Boviet Solar starts production at North Carolina panel factory

Boviet Solar held a festive ribbon cut this week for the assembly facility of 2-GW solar panel in Greenville, North Carolina. The factory, which started to coordinate its lines a few weeks ago, was presented by the many local and national representatives as a production story for Eastern-Noord-Carolina, as well as the Democratic state government Josh Stein. Also present were the global general manager of Boviet Zhaochun Xie and Sienna Cen, president of Boviet Solar USA.

Production on the Solar Panel -Assemblage site of Boviet Solar’s North Carolina. Credit: SPW

The Paneldactory, which has already hired 370 employees, will make both mono and bifacial solar panels for the American market. Combined with generous state stimuli, Boviet has invested nearly $ 300 million to renovate an existing 521,460-ft2 Building in Indigreen Corporate Park. The company also builds a second 500,000 ft2 Factory next door that will produce 3 GW of solar cells annually. Boviet broke the land in the cell factory and is planning to start production in the second half of 2026. When both campuses are ready, Boviet says that it will employ 1,300 people in Greenville.

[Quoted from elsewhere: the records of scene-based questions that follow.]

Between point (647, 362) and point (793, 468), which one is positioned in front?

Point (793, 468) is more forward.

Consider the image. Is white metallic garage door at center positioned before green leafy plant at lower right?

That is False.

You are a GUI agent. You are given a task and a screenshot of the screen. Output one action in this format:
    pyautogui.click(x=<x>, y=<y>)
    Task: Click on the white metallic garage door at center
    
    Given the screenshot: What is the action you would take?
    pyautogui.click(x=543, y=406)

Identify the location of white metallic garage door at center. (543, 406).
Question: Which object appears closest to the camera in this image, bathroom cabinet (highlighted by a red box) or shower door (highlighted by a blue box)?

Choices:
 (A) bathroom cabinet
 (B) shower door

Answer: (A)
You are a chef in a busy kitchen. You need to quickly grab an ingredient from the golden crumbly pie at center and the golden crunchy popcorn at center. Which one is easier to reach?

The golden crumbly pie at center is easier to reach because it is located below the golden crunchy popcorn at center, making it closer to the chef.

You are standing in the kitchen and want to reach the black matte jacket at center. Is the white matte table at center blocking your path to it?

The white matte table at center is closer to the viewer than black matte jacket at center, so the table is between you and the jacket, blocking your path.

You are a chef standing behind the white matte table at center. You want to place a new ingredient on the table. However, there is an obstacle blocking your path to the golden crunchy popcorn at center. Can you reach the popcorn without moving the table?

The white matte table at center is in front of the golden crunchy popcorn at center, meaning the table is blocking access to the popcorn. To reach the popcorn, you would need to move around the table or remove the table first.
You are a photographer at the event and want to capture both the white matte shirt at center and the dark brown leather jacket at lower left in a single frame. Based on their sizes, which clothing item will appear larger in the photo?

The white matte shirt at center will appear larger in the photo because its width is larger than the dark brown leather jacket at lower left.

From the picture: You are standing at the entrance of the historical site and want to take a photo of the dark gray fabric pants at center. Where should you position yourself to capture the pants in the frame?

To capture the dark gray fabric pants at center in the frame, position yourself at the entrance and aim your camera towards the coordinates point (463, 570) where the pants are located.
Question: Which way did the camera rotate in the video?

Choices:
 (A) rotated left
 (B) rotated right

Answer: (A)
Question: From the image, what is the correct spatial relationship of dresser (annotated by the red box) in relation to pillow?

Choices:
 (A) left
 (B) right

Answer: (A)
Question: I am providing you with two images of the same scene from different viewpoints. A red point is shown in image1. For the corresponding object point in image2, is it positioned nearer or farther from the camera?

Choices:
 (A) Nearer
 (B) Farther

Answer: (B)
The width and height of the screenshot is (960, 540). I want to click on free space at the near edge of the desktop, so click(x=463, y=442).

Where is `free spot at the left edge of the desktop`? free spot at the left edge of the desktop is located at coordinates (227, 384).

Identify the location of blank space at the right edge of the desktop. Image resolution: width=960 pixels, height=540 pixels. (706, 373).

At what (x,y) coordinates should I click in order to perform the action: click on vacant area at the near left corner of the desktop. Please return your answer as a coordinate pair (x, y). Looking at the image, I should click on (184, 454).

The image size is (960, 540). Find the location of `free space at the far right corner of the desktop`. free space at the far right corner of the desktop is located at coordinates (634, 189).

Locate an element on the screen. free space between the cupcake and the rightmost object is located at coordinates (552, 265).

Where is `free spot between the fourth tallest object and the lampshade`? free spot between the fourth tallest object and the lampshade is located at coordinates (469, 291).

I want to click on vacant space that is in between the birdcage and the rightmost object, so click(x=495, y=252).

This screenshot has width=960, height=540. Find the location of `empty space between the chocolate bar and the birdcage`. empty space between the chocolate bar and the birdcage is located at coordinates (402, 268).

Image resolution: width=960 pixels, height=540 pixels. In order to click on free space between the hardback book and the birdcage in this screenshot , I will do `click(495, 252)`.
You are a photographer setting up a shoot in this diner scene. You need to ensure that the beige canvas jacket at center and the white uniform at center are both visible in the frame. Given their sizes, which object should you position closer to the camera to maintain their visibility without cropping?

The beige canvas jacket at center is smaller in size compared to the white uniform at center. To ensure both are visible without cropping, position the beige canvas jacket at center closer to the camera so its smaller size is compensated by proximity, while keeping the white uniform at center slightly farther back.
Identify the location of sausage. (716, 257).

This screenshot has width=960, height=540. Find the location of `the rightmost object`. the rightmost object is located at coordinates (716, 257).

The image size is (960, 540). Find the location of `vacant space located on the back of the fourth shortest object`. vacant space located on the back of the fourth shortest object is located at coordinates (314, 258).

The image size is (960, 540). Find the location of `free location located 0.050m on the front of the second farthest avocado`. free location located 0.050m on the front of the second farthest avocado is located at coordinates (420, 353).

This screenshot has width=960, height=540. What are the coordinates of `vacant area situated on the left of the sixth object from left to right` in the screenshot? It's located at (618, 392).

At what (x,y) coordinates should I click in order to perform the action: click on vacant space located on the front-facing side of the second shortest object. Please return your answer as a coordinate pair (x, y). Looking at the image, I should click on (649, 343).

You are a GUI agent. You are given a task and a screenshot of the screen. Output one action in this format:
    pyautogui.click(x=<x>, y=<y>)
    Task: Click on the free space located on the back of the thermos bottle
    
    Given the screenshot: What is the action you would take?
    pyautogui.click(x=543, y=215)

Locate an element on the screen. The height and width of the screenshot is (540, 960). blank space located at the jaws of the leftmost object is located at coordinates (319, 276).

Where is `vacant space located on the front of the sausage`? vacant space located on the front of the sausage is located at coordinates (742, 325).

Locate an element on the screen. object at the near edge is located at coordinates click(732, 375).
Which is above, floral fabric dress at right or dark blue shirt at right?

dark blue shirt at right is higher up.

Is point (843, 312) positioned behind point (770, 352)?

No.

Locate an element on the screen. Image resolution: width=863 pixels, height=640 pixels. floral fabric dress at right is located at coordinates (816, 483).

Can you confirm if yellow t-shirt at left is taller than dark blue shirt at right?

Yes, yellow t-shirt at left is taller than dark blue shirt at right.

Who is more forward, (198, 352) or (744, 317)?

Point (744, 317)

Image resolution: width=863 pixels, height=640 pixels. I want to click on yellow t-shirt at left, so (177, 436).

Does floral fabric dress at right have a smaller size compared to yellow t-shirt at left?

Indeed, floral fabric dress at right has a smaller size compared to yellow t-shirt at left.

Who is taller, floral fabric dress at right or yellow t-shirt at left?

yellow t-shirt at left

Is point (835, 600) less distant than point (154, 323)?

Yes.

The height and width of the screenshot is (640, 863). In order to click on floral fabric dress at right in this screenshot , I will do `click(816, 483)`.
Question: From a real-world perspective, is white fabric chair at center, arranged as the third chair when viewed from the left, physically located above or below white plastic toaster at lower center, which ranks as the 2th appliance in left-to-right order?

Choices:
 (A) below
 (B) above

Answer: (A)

I wish I could say more about my visit to the panel factory, but it is surprising to get routine – never thought I would say that, reporting about the production market of the American solar panel. The assembly lines ran and the employees knew their role. Things already look like a well-oiled machine, and that’s all you can ask, because the United States quickly scales the production capacity of solar energy.

I spoke with many EPCs and installers who were present at the ribbon cut, and they all said the same: Boviet is a consistent and reliable company with which they have built up great relationships. They are enthusiastic about this new factory in the United States, but they are more enthusiastic for the cell factory to get started, so that they have access to extra domestic content stimuli.

Boviet Solar was founded in Vietnam in 2013 and is currently supporting a cell and panel production – outfit there. Although not founded with Chinese tires, Boviet is now a subsidiary of the Chinese material manufacturer Ningbo Boway Alloy Materials Co. About a dozen Boviet -employees from Greenville went to Vietnam for six weeks to learn the assembly line activities. Many of those supervisors and operators led tours through the factory in production during the ribbon cutting event.

The current factory in the solar panel was once the home of Denso Manufacturing, which made engines for wipers, electronic windows and other autoconents. When the company Greenville left in 2023475 people lost their jobs. Boviet strives to invest in the Greenville community and has hired many of those former Denso employees. With even more employees needed for the cell production factory, Boviet will have a large presence in the city.

The United States screams for domestic solar cells and boviet will benefit from its own domestic stock. The Vietnamese solar panels of Boviet were excluded from rates initiated in the first AD/CVD case on the import of Southeast -Asian solar -sun in 2023, but the import will be plagued under the second AD/CVD round. Commerce has just announced its latest tariff amounts and the Vietnamese cells and panels of Boviet are confronted with a rate of 307.78%. That means that the cells that Boviet imports from his own factory in Vietnam for panels that are assembled in North Carolina will have a higher rate than most. The second half of 2026 cannot come fast enough.